Final answer:
To rewrite the difference as one expression, we need to find a common denominator for the two fractions. The simplified expression is (13x - 2x^2)/(3(x - 2)(x - 5)).
Step-by-step explanation:
To rewrite the difference as one expression, we need to find a common denominator for the two fractions. The denominators are already factored, which is a good start. The first denominator is x2 - 7x + 10, which can be factored as (x - 2)(x - 5). The second denominator is 3x - 15, which can be factored as 3(x - 5).
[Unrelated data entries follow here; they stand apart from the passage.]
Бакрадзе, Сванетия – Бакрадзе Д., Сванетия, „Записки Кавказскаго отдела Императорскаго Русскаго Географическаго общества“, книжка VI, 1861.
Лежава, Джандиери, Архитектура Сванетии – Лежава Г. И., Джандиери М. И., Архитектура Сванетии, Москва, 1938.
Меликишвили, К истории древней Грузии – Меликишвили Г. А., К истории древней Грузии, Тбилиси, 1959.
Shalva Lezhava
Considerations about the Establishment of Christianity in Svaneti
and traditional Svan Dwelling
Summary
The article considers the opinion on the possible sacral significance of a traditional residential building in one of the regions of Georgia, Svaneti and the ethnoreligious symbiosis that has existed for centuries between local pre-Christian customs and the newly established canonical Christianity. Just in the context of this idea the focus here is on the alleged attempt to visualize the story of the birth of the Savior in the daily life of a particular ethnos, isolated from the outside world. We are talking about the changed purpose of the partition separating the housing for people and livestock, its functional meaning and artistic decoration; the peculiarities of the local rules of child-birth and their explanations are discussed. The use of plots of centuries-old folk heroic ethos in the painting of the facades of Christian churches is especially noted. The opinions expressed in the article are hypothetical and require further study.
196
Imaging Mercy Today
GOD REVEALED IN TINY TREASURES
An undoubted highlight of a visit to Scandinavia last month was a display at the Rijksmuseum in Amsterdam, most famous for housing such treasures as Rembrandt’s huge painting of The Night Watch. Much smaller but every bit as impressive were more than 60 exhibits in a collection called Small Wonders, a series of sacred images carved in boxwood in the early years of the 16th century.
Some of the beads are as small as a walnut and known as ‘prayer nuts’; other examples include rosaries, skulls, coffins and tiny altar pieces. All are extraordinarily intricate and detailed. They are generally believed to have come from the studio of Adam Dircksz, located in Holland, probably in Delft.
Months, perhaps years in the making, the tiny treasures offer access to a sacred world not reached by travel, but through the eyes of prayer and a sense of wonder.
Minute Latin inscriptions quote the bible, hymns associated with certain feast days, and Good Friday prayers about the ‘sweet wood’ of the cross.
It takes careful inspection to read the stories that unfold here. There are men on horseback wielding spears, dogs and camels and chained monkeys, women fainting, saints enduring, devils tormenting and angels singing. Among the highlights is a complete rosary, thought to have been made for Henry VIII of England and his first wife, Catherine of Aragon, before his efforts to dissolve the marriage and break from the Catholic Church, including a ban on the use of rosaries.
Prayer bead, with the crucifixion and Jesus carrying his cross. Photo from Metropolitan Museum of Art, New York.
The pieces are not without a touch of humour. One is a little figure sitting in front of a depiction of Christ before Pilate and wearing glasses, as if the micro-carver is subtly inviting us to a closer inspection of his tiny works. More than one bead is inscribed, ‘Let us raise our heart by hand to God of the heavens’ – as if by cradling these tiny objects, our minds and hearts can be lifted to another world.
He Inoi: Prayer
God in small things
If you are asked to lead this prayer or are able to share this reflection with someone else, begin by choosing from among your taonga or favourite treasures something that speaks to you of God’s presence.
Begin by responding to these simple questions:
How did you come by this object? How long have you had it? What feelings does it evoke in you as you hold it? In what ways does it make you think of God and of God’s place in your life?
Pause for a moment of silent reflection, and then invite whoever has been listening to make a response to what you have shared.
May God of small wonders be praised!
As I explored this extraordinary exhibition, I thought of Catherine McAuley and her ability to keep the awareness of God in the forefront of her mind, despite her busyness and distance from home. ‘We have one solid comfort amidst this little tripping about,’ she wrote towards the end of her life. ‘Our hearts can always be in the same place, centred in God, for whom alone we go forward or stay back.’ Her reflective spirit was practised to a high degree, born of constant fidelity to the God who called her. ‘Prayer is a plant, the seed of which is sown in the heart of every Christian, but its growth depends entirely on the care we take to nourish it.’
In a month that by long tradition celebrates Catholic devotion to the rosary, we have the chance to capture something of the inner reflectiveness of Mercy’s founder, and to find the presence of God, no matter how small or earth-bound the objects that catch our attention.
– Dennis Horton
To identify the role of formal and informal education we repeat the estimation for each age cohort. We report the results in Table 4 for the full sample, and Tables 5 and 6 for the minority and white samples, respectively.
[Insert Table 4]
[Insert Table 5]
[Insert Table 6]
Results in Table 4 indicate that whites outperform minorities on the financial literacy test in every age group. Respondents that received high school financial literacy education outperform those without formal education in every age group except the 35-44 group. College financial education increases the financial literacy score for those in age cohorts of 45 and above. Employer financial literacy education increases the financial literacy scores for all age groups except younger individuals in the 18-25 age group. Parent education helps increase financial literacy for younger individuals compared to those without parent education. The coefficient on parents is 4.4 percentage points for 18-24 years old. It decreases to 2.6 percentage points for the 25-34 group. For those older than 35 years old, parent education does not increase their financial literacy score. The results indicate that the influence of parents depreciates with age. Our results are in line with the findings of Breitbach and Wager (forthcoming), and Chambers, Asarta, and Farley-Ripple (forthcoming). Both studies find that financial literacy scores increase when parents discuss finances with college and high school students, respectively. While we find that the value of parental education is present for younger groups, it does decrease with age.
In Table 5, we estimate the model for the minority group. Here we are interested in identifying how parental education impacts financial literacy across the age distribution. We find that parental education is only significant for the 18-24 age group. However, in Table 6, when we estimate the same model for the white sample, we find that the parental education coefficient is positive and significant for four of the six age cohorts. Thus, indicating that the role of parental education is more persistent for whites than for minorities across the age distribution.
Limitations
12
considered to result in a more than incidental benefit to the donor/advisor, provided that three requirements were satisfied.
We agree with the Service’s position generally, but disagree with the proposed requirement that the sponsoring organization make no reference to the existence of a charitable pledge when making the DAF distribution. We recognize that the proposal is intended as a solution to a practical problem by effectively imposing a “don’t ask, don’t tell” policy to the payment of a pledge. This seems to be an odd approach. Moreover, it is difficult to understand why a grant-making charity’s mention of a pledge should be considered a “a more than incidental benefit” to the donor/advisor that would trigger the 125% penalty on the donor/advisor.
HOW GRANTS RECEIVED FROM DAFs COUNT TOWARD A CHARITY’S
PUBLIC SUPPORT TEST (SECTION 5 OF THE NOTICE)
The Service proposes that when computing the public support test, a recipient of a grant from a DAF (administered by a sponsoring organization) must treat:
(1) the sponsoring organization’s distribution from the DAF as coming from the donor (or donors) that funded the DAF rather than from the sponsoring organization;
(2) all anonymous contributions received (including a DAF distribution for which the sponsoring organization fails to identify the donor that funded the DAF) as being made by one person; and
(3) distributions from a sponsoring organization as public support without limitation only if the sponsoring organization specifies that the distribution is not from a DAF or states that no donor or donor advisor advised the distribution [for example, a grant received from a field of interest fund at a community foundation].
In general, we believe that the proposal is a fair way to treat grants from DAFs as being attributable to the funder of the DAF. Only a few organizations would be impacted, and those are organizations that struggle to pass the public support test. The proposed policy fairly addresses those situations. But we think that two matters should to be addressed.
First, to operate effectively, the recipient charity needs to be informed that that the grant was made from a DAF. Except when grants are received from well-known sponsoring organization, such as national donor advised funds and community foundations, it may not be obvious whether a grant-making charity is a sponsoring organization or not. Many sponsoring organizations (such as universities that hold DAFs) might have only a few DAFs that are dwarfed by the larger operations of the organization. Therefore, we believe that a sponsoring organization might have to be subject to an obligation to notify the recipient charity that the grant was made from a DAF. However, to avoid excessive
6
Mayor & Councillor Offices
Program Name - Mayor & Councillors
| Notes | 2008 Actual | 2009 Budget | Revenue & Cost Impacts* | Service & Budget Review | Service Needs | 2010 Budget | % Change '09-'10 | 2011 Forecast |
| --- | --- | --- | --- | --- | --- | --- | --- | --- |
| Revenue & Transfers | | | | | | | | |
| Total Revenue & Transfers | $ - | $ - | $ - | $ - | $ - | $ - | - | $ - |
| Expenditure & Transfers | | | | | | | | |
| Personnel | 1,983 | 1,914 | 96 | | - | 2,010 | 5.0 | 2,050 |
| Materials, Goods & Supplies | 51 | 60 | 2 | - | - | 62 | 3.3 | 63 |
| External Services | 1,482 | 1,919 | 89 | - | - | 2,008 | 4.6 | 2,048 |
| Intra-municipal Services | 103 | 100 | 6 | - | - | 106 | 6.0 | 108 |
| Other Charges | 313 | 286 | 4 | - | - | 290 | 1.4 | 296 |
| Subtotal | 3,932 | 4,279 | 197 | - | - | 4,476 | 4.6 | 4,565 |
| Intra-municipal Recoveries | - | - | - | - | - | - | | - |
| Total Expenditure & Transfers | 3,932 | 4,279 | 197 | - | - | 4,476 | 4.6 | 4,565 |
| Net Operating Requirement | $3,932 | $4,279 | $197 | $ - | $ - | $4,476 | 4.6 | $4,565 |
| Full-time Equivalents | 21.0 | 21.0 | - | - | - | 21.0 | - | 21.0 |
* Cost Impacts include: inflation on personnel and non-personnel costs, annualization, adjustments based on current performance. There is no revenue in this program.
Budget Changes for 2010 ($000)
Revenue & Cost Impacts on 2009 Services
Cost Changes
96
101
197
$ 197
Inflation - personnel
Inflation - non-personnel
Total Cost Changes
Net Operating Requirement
Now, we can rewrite the expression with a common denominator of (x - 2)(x - 5):
(3x)/[(x - 2)(x - 5)] - (2x)/[3(x - 5)]
Next, we multiply the first fraction by 3/3 and the second fraction by (x - 2)/(x - 2) to obtain a common denominator:
(9x)/[3(x - 2)(x - 5)] - (2x(x - 2))/[3(x - 2)(x - 5)]
Simplifying, we get:
(9x - 2x(x - 2))/[3(x - 2)(x - 5)]
Expanding the expression in the numerator, we get:
(9x - 2x^2 + 4x)/[3(x - 2)(x - 5)]
Combining like terms, we have:
(13x - 2x^2)/[3(x - 2)(x - 5)]
So, the simplified expression is (13x - 2x^2)/[3(x - 2)(x - 5)].